$136 billion goes ‘up in smoke’ every year

| October 24, 2019

While investment in strategies to prevent and reduce smoking in Australia has helped drive a sustained decline in smoking rates, there is no room for complacency with smoking currently costing the Australian community at least $136.9 billion a year, according to new research.

The new national estimate of the economic and social costs of smoking found that in the 2015-2016 financial year, smoking was responsible for $19.2 billion in direct tangible costs, including smokers buying cigarettes, reduced productivity, worker absence, the cost of caring for someone with a smoking-related disease, and hospital admissions to treat smoking-related conditions.

Intangible costs due to smoking, including years of life lost from premature death and lost quality of life from living with a serious illness, were estimated at a massive $117.7 billion.

One in eight Australians smoke daily, and tobacco is responsible for 20,000 preventable deaths each year, the equivalent of a smoking-related death every 26 minutes.

The new research, Identifying the social costs of tobacco use to Australia in 2015/16, published by the National Drug Research Institute (NDRI) at Curtin University in Perth, is the first national update in 15 years of the cost of smoking. It is substantially higher than the 2004 estimate of $31.5 billion as it uses up-to-date methodology for calculating costs and includes a number of previously uncounted costs.

The national research team was led by NDRI and included experts from the South Australian Centre for Economic Studies at University of Adelaide, Quit Victoria, the Australian National University in Canberra, and the National Centre for Education and Training on Addiction at Flinders University in Adelaide.

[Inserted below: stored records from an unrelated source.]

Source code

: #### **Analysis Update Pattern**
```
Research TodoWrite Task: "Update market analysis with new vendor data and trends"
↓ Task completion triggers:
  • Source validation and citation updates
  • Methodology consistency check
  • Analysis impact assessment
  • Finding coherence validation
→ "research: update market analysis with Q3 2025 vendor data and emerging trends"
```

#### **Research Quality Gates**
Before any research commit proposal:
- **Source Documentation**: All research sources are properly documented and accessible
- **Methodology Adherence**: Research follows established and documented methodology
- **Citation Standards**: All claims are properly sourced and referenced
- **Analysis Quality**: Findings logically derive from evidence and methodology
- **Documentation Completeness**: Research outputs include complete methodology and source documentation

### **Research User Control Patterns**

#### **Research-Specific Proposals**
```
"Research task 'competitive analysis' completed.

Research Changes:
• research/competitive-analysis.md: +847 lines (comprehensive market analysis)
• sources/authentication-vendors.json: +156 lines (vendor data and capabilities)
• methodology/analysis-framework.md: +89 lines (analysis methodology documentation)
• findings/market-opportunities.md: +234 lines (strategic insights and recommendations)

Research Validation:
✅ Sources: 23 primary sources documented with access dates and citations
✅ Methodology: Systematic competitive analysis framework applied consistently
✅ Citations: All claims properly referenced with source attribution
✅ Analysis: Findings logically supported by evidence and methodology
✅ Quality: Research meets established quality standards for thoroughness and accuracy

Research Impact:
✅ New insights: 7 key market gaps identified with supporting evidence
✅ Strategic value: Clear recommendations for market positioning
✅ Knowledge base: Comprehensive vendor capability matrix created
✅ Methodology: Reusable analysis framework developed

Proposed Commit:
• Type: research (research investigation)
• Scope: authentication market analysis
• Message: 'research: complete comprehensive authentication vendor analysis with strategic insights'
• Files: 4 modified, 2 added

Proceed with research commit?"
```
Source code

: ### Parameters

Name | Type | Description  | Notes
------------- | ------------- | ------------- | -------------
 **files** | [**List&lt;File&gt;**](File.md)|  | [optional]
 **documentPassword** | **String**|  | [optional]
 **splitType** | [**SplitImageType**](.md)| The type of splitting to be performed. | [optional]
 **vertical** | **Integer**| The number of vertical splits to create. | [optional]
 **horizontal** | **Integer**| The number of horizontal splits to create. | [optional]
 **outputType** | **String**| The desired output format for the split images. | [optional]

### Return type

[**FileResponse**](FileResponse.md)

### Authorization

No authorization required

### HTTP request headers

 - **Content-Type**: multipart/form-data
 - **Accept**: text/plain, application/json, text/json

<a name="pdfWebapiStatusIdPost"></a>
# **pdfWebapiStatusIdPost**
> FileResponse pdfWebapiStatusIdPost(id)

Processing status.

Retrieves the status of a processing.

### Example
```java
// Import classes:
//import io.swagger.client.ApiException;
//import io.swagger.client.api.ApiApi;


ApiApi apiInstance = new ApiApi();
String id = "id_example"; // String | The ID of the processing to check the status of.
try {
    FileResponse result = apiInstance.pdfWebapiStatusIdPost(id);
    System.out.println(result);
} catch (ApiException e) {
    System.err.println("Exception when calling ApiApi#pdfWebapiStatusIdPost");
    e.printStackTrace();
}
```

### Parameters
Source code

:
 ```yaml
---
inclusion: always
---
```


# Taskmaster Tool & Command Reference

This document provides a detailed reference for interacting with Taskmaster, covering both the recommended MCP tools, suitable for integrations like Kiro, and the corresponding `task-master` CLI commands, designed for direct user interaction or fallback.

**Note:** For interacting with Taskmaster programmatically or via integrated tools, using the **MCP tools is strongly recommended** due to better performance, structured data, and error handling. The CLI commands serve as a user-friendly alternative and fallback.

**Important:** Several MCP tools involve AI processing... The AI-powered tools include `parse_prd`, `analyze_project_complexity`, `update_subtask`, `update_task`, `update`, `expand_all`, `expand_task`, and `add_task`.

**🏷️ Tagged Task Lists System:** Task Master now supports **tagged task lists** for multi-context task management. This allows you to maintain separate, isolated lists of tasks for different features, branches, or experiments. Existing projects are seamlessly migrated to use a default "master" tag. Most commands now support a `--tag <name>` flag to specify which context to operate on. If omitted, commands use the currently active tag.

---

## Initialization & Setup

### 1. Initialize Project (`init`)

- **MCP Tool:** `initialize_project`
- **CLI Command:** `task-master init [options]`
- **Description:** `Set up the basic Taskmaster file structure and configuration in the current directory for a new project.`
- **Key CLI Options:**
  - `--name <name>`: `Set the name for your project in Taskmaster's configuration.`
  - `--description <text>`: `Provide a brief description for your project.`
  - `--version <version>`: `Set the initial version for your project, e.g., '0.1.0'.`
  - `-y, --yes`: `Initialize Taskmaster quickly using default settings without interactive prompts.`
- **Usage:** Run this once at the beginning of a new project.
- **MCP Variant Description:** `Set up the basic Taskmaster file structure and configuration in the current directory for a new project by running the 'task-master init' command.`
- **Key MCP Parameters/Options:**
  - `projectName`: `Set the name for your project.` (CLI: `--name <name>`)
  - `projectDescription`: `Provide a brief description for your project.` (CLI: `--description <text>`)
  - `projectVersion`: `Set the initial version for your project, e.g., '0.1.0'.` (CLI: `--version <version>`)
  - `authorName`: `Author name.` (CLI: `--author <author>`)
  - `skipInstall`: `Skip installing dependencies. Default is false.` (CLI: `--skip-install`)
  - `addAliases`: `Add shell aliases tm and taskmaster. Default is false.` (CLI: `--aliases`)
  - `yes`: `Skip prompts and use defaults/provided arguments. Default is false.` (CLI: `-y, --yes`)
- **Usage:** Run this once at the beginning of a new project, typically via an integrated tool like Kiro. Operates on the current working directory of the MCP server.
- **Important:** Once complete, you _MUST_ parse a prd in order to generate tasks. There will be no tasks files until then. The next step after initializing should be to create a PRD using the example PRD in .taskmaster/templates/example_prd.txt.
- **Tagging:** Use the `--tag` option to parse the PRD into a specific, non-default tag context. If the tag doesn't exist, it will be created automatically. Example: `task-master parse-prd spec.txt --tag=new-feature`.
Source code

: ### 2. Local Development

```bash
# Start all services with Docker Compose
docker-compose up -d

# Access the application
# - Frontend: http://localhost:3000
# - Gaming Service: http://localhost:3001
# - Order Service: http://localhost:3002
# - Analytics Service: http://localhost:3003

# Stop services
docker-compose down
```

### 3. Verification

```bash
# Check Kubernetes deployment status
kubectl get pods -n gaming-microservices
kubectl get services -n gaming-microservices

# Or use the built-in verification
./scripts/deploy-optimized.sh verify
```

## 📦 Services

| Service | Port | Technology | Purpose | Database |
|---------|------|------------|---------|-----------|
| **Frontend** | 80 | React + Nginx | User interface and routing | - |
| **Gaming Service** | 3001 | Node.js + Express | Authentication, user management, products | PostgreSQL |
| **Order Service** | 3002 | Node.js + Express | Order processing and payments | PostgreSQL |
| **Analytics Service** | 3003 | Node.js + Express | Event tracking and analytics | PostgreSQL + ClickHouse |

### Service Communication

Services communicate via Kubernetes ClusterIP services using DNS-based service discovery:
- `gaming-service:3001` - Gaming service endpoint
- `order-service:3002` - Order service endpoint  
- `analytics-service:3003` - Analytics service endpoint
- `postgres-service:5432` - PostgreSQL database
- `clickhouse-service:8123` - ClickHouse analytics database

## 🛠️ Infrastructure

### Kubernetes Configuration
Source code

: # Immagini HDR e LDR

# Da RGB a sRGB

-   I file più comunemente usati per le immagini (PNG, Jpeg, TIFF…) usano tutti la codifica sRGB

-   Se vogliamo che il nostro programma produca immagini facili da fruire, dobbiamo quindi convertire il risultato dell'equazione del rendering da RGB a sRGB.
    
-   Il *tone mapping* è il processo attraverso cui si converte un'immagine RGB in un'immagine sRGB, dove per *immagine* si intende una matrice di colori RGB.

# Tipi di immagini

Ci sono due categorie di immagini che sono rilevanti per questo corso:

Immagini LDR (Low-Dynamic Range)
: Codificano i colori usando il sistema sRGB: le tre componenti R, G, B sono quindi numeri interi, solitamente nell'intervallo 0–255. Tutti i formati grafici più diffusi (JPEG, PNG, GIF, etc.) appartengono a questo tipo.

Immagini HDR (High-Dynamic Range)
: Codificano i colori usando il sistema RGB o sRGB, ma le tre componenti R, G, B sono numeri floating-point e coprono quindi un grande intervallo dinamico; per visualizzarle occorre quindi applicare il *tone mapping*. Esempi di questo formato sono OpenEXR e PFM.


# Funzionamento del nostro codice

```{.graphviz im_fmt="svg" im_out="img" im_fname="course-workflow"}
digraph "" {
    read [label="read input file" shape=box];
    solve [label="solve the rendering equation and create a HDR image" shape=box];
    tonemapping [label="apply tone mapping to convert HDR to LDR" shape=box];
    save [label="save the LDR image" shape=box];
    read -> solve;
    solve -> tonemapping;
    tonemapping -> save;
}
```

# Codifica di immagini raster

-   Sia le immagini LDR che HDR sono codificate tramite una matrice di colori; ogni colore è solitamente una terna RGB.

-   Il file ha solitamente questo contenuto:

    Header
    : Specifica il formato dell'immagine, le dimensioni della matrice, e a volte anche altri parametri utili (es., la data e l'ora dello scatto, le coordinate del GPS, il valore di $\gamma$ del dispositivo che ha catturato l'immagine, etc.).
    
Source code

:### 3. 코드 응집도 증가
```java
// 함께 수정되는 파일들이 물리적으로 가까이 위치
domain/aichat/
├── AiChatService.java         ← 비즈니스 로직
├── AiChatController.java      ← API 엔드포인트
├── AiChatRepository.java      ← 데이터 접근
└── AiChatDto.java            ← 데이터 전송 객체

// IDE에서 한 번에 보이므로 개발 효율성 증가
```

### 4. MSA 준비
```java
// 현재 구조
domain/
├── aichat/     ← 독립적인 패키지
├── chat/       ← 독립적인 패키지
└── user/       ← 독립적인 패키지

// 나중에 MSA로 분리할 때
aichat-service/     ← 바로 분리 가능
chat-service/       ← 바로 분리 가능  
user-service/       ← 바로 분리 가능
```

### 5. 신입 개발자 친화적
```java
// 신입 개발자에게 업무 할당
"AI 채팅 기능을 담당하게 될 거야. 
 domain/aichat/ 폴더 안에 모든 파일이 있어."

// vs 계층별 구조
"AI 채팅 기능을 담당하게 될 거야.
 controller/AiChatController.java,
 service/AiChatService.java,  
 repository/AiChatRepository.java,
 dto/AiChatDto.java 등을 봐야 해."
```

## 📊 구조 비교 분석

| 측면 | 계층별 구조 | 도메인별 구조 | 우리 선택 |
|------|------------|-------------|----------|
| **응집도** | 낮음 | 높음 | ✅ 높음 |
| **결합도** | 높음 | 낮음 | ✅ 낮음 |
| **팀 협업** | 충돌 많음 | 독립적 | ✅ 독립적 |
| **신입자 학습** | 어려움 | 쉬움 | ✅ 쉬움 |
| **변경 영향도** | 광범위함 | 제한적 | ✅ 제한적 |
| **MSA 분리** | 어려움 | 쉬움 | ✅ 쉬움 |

NDRI researcher Dr Robert Tait explained that factors contributing to the increase in the latest estimate included higher costs of medical care, advances in research methods allowing more costs to be quantified, medical research establishing new links between smoking and diseases, and a growing and ageing population.

“These offset some of the gains from fewer people smoking,” Dr Tait said. “In addition, we are still seeing the effects of smoking from years and perhaps decades ago, because of the lead-time for many conditions associated with smoking.”

NDRI Professor Steve Allsop said that while smoking rates had declined substantially from a peak of 37 per cent in the mid-1970s to 12 per cent now, this research showed the need for continued investment in public health strategies to prevent smoking and to support smokers to quit.

“Tobacco continues to cause a significant toll in premature death, suffering, reduced quality of life and real financial costs in Australia,” said Professor Allsop.

“More than two-thirds of deaths among smokers are due to their tobacco use, and the health impacts and costs of smoking continue to be high. Effective strategies to reduce smoking still have the potential to substantially reduce medical costs, improve the quality of life of smokers and their families and reduce costs to the whole community.

“It is imperative that we continue to reduce the prevalence of smoking and to limit the exposure of non-smokers to its toxic effects.”